Manifesto digitale a Erevan (Armenia) che mostra immagini della guerra.
Nell’ultima settimana di settembre, un’offensiva azera ha rinnovato le ostilità nel perenne conflitto armato nel Caucaso meridionale tra l’Armenia e il suo vicino sulla regione del Nagorno Karabakh (“il Montuoso Karabakh”). Ad ottobre, gli scontri si sono intensificati poco oltre il confine di stato tra l’Azerbaigian e la Repubblica dell’Artsakh, non riconosciuta a livello internazionale, che aveva subito pesanti bombardamenti da parte degli azeri, con ordigni a grappolo di fabbricazione israeliana, vietati dalle convenzioni internazionali. Nel frattempo, l’Armenia ha reagito con attacchi in Azerbaigian fuori dall’enclave contestata, con vittime civili segnalate da entrambe le parti nella ripresa più drammatica dei combattimenti dal cessate il fuoco mediato dalla Russia nel 1994. Dopo la vittoria di Baku in seguito alla riconquista della città di Shusha, che era sotto il controllo dell’Artsakh dal 1992, un nuovo armistizio è stato firmato il mese scorso dal presidente azero Ilham Aliyev, dal Primo Ministro armeno Nikol Pashinyan e dal presidente russo Vladimir Putin. Tuttavia, ciò che ha distinto questa riaccensione della guerra dalle precedenti scaramucce non è stata solo la gravità, ma la sua istigazione diretta da parte della Turchia con l’appoggio militare all’Azerbaigian, che ha incluso il reclutamento, ampiamente pubblicizzato, di mercenari jihadisti dalla Siria.

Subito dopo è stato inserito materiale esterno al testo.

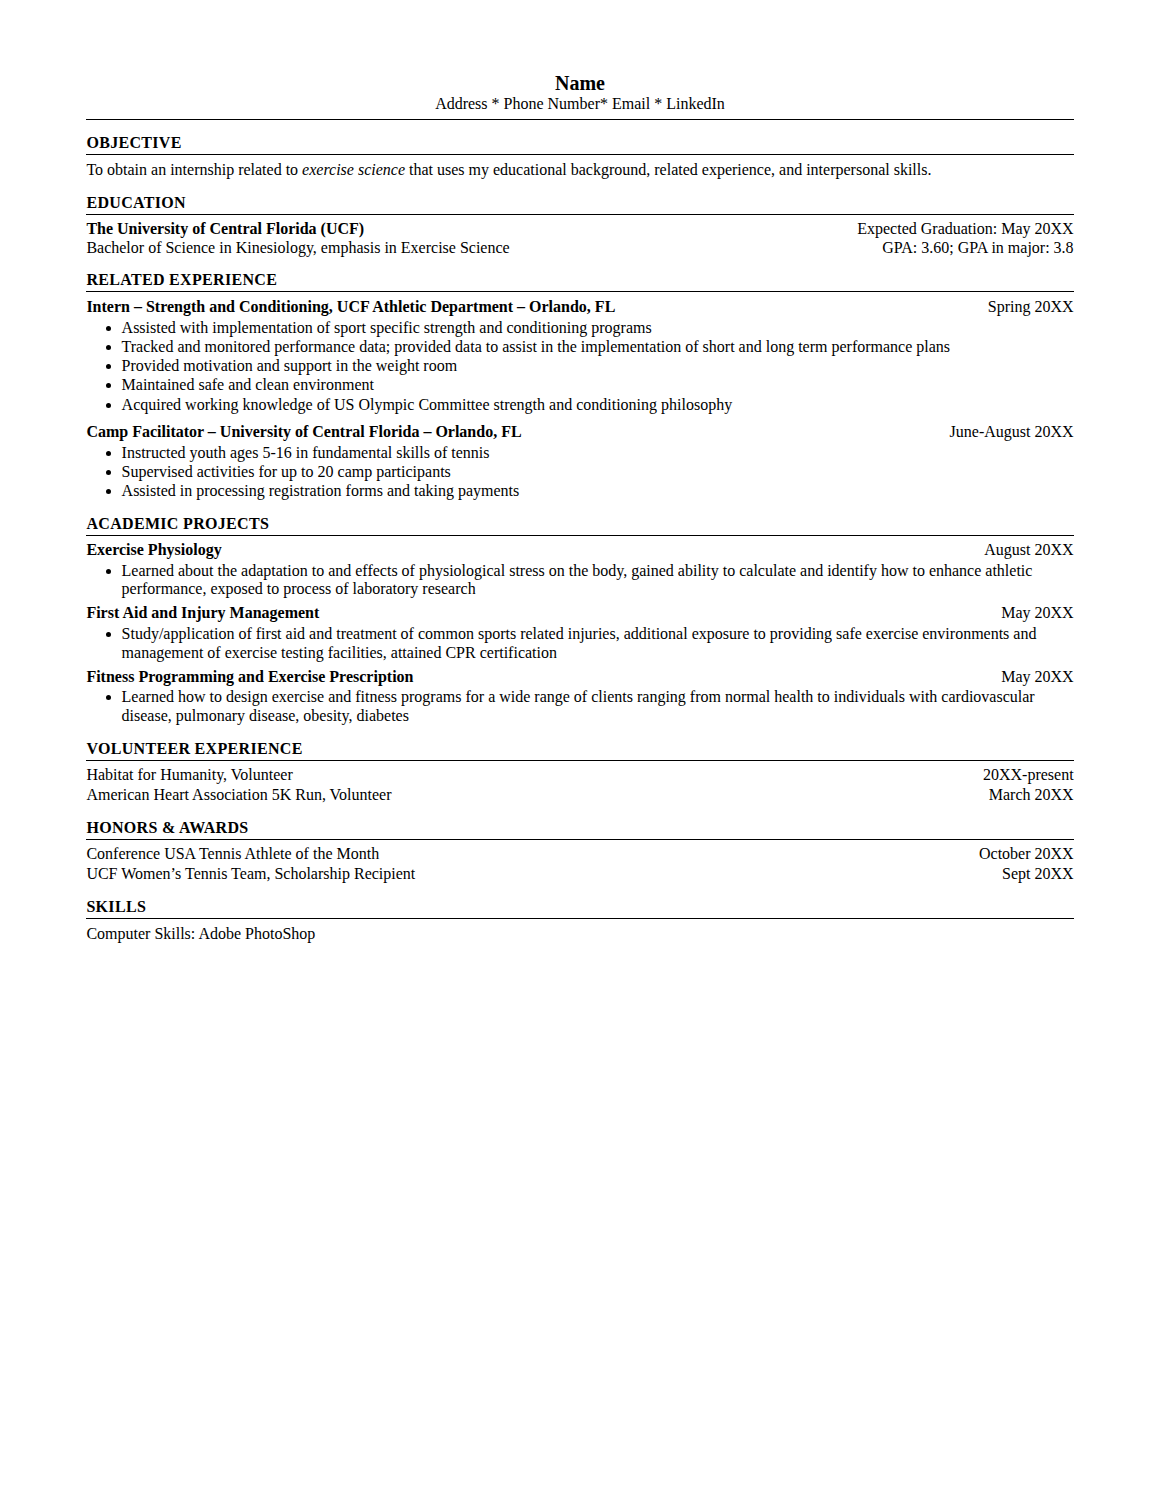Name
Address * Phone Number* Email * LinkedIn
Objective
To obtain an internship related to exercise science that uses my educational background, related experience, and interpersonal skills.
Education
The University of Central Florida (UCF)
Expected Graduation: May 20XX
Bachelor of Science in Kinesiology, emphasis in Exercise Science
GPA: 3.60; GPA in major: 3.8
Related Experience
Intern – Strength and Conditioning, UCF Athletic Department – Orlando, FL
Spring 20XX
Assisted with implementation of sport specific strength and conditioning programs
Tracked and monitored performance data; provided data to assist in the implementation of short and long term performance plans
Provided motivation and support in the weight room
Maintained safe and clean environment
Acquired working knowledge of US Olympic Committee strength and conditioning philosophy
Camp Facilitator – University of Central Florida – Orlando, FL
June-August 20XX
Instructed youth ages 5-16 in fundamental skills of tennis
Supervised activities for up to 20 camp participants
Assisted in processing registration forms and taking payments
Academic Projects
Exercise Physiology
August 20XX
Learned about the adaptation to and effects of physiological stress on the body, gained ability to calculate and identify how to enhance athletic performance, exposed to process of laboratory research
First Aid and Injury Management
May 20XX
Study/application of first aid and treatment of common sports related injuries, additional exposure to providing safe exercise environments and management of exercise testing facilities, attained CPR certification
Fitness Programming and Exercise Prescription
May 20XX
Learned how to design exercise and fitness programs for a wide range of clients ranging from normal health to individuals with cardiovascular disease, pulmonary disease, obesity, diabetes
Volunteer Experience
Habitat for Humanity, Volunteer
20XX-present
American Heart Association 5K Run, Volunteer
March 20XX
Honors & Awards
Conference USA Tennis Athlete of the Month
October 20XX
UCF Women’s Tennis Team, Scholarship Recipient
Sept 20XX
Skills
Computer Skills: Adobe PhotoShop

Contrariamente a quanto si potrebbe supporre, la disputa sui confini non risale a secoli fa, e le sue radici sono relativamente moderne, nonostante la persecuzione storica interrelata degli armeni da parte dei turchi e dell’Impero Ottomano. Come molti hanno notato, le basi per la guerra iniziata nel 1988 non furono gettate nell’antichità, ma decenni fa, durante l’istituzione delle repubbliche sovietiche nel Caucaso meridionale, dopo la Rivoluzione Russa. Più specificamente, la controversa decisione di Iosif Stalin nel 1921 di incorporare la regione nell’Azerbaigian, avrebbe avuto enormi conseguenze quando l’URSS si sarebbe poi dissolta, poiché la stragrande maggioranza della popolazione all’interno del territorio montuoso era storicamente di etnia armena. Sebbene ciò possa essere in parte da biasimare, gran parte delle miopi analisi sull’attuale riacutizzazione hanno semplificato eccessivamente le sue basi, ponendo la responsabilità esclusiva sulle decisioni politiche prese dalla leadership sovietica decenni fa invece di affrontare le vere ragioni del “conflitto congelato” nel Caucaso meridionale.

Lenin.
Vladimir Lenin una volta descrisse l’Impero Russo come una “prigione di popoli” [in inglese] o un “carcere di nazioni” in riferimento alle oltre 120 nazionalità diverse colonizzate dall’autocrazia zarista. Dopo la sconfitta dell’Impero Ottomano nella Prima Guerra Mondiale e la rivoluzione russa, la demografia della Transcaucasia venne modificata con i cambiamenti dei confini che hanno aumentato la composizione generale degli armeni etnici, molti dei quali erano stati sfollati dal genocidio. Tuttavia, anche un secolo prima, il Nagorno Karabakh era ancora più del 90% armeno, nonostante il Caucaso meridionale comprendesse generalmente molte comunità etniche diverse. Nel XIX secolo, l’influenza delle concezioni europee del nazionalismo portò i vari gruppi della regione, che si stavano mescolando tra loro, a ridefinire le loro identità in termini sempre più etno-territoriali e nazionalisti. Per risolvere la questione nazionale, i sovietici adottarono una politica che incoraggiava l’istituzione di repubbliche e confini amministrativi che purtroppo non sempre si allineavano perfettamente con le popolazioni sovrapposte e mescolate.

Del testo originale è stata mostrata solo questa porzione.